WORK TO BE COMPLETED>
Every record below is to be retyped exactly.

*** Begin section ***

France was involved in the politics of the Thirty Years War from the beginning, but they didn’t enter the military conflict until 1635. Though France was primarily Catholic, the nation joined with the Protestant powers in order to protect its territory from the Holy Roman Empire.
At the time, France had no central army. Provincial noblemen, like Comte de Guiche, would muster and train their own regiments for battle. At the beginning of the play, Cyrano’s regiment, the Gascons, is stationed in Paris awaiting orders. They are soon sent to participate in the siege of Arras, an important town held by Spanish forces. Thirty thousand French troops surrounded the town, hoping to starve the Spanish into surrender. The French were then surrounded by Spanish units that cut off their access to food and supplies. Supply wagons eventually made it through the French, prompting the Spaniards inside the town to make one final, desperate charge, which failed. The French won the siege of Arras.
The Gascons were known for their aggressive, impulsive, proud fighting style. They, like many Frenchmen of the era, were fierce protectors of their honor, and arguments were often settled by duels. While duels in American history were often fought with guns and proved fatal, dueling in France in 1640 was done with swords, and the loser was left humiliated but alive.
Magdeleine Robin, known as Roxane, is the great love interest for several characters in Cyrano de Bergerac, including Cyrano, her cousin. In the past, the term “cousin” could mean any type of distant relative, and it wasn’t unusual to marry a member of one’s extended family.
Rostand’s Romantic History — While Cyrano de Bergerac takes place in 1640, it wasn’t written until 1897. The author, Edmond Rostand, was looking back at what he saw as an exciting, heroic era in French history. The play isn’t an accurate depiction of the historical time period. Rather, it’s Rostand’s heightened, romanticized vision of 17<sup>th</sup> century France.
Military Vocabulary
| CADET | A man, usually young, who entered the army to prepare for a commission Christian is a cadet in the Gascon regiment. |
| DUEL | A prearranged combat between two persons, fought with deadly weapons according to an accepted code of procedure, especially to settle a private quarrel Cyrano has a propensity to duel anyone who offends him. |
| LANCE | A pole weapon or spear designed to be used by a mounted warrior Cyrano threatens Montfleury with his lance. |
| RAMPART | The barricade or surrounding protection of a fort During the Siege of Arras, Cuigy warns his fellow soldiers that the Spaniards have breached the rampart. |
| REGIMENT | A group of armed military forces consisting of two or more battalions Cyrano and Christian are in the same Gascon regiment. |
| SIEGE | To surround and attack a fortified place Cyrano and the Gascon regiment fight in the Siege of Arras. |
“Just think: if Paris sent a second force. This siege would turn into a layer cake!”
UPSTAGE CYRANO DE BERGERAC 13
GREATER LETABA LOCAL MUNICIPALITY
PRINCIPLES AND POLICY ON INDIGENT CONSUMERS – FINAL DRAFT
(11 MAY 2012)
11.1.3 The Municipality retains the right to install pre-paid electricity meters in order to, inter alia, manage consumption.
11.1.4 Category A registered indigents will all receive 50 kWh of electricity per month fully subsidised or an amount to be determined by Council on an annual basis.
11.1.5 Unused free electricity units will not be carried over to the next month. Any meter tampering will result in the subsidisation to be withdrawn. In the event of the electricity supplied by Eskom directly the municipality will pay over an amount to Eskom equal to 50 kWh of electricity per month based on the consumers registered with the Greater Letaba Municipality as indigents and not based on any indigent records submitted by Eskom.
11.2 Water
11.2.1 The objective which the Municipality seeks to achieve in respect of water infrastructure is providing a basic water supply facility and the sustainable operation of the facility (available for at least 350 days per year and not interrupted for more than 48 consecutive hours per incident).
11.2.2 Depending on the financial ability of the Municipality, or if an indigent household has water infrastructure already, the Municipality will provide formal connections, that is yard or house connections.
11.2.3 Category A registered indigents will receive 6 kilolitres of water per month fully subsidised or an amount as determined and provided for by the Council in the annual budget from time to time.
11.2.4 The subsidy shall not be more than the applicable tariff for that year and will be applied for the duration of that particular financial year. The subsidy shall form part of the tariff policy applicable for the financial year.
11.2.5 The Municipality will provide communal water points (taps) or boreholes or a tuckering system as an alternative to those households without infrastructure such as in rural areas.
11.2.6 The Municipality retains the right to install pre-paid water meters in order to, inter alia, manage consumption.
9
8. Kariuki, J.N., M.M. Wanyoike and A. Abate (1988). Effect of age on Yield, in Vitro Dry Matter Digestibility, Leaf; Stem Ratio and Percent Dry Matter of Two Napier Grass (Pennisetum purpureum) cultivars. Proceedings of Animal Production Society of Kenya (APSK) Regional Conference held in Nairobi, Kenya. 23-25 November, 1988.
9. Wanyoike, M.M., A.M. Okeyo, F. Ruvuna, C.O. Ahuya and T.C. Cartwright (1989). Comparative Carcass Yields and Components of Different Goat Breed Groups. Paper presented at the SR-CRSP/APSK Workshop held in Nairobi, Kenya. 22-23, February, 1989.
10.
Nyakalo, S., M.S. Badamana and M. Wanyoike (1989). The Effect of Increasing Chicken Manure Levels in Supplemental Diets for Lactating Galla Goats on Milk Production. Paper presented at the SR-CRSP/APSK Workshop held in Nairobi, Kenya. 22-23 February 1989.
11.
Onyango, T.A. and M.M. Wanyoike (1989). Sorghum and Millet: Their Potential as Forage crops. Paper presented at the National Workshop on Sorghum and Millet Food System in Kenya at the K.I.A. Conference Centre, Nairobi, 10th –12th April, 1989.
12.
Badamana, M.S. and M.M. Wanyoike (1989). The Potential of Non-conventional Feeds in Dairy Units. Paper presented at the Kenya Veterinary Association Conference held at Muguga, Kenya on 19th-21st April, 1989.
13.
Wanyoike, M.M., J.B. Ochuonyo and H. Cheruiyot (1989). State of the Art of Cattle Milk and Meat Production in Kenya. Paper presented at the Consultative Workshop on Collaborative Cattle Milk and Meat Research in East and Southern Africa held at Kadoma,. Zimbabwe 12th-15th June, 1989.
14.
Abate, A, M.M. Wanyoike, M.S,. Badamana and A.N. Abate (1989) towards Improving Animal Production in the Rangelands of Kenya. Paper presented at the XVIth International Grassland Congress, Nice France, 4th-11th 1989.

*** End section ***

RESPONSE AREA>
France was involved in the politics of the Thirty Years War from the beginning, but they didn’t enter the military conflict until 1635. Though France was primarily Catholic, the nation joined with the Protestant powers in order to protect its territory from the Holy Roman Empire.
At the time, France had no central army. Provincial noblemen, like Comte de Guiche, would muster and train their own regiments for battle. At the beginning of the play, Cyrano’s regiment, the Gascons, is stationed in Paris awaiting orders. They are soon sent to participate in the siege of Arras, an important town held by Spanish forces. Thirty thousand French troops surrounded the town, hoping to starve the Spanish into surrender. The French were then surrounded by Spanish units that cut off their access to food and supplies. Supply wagons eventually made it through the French, prompting the Spaniards inside the town to make one final, desperate charge, which failed. The French won the siege of Arras.
The Gascons were known for their aggressive, impulsive, proud fighting style. They, like many Frenchmen of the era, were fierce protectors of their honor, and arguments were often settled by duels. While duels in American history were often fought with guns and proved fatal, dueling in France in 1640 was done with swords, and the loser was left humiliated but alive.
Magdeleine Robin, known as Roxane, is the great love interest for several characters in Cyrano de Bergerac, including Cyrano, her cousin. In the past, the term “cousin” could mean any type of distant relative, and it wasn’t unusual to marry a member of one’s extended family.
Rostand’s Romantic History — While Cyrano de Bergerac takes place in 1640, it wasn’t written until 1897. The author, Edmond Rostand, was looking back at what he saw as an exciting, heroic era in French history. The play isn’t an accurate depiction of the historical time period. Rather, it’s Rostand’s heightened, romanticized vision of 17<sup>th</sup> century France.
Military Vocabulary
| CADET | A man, usually young, who entered the army to prepare for a commission Christian is a cadet in the Gascon regiment. |
| DUEL | A prearranged combat between two persons, fought with deadly weapons according to an accepted code of procedure, especially to settle a private quarrel Cyrano has a propensity to duel anyone who offends him. |
| LANCE | A pole weapon or spear designed to be used by a mounted warrior Cyrano threatens Montfleury with his lance. |
| RAMPART | The barricade or surrounding protection of a fort During the Siege of Arras, Cuigy warns his fellow soldiers that the Spaniards have breached the rampart. |
| REGIMENT | A group of armed military forces consisting of two or more battalions Cyrano and Christian are in the same Gascon regiment. |
| SIEGE | To surround and attack a fortified place Cyrano and the Gascon regiment fight in the Siege of Arras. |
“Just think: if Paris sent a second force. This siege would turn into a layer cake!”
UPSTAGE CYRANO DE BERGERAC 13
GREATER LETABA LOCAL MUNICIPALITY
PRINCIPLES AND POLICY ON INDIGENT CONSUMERS – FINAL DRAFT
(11 MAY 2012)
11.1.3 The Municipality retains the right to install pre-paid electricity meters in order to, inter alia, manage consumption.
11.1.4 Category A registered indigents will all receive 50 kWh of electricity per month fully subsidised or an amount to be determined by Council on an annual basis.
11.1.5 Unused free electricity units will not be carried over to the next month. Any meter tampering will result in the subsidisation to be withdrawn. In the event of the electricity supplied by Eskom directly the municipality will pay over an amount to Eskom equal to 50 kWh of electricity per month based on the consumers registered with the Greater Letaba Municipality as indigents and not based on any indigent records submitted by Eskom.
11.2 Water
11.2.1 The objective which the Municipality seeks to achieve in respect of water infrastructure is providing a basic water supply facility and the sustainable operation of the facility (available for at least 350 days per year and not interrupted for more than 48 consecutive hours per incident).
11.2.2 Depending on the financial ability of the Municipality, or if an indigent household has water infrastructure already, the Municipality will provide formal connections, that is yard or house connections.
11.2.3 Category A registered indigents will receive 6 kilolitres of water per month fully subsidised or an amount as determined and provided for by the Council in the annual budget from time to time.
11.2.4 The subsidy shall not be more than the applicable tariff for that year and will be applied for the duration of that particular financial year. The subsidy shall form part of the tariff policy applicable for the financial year.
11.2.5 The Municipality will provide communal water points (taps) or boreholes or a tuckering system as an alternative to those households without infrastructure such as in rural areas.
11.2.6 The Municipality retains the right to install pre-paid water meters in order to, inter alia, manage consumption.
9
8. Kariuki, J.N., M.M. Wanyoike and A. Abate (1988). Effect of age on Yield, in Vitro Dry Matter Digestibility, Leaf; Stem Ratio and Percent Dry Matter of Two Napier Grass (Pennisetum purpureum) cultivars. Proceedings of Animal Production Society of Kenya (APSK) Regional Conference held in Nairobi, Kenya. 23-25 November, 1988.
9. Wanyoike, M.M., A.M. Okeyo, F. Ruvuna, C.O. Ahuya and T.C. Cartwright (1989). Comparative Carcass Yields and Components of Different Goat Breed Groups. Paper presented at the SR-CRSP/APSK Workshop held in Nairobi, Kenya. 22-23, February, 1989.
10.
Nyakalo, S., M.S. Badamana and M. Wanyoike (1989). The Effect of Increasing Chicken Manure Levels in Supplemental Diets for Lactating Galla Goats on Milk Production. Paper presented at the SR-CRSP/APSK Workshop held in Nairobi, Kenya. 22-23 February 1989.
11.
Onyango, T.A. and M.M. Wanyoike (1989). Sorghum and Millet: Their Potential as Forage crops. Paper presented at the National Workshop on Sorghum and Millet Food System in Kenya at the K.I.A. Conference Centre, Nairobi, 10th –12th April, 1989.
12.
Badamana, M.S. and M.M. Wanyoike (1989). The Potential of Non-conventional Feeds in Dairy Units. Paper presented at the Kenya Veterinary Association Conference held at Muguga, Kenya on 19th-21st April, 1989.
13.
Wanyoike, M.M., J.B. Ochuonyo and H. Cheruiyot (1989). State of the Art of Cattle Milk and Meat Production in Kenya. Paper presented at the Consultative Workshop on Collaborative Cattle Milk and Meat Research in East and Southern Africa held at Kadoma,. Zimbabwe 12th-15th June, 1989.
14.
Abate, A, M.M. Wanyoike, M.S,. Badamana and A.N. Abate (1989) towards Improving Animal Production in the Rangelands of Kenya. Paper presented at the XVIth International Grassland Congress, Nice France, 4th-11th 1989.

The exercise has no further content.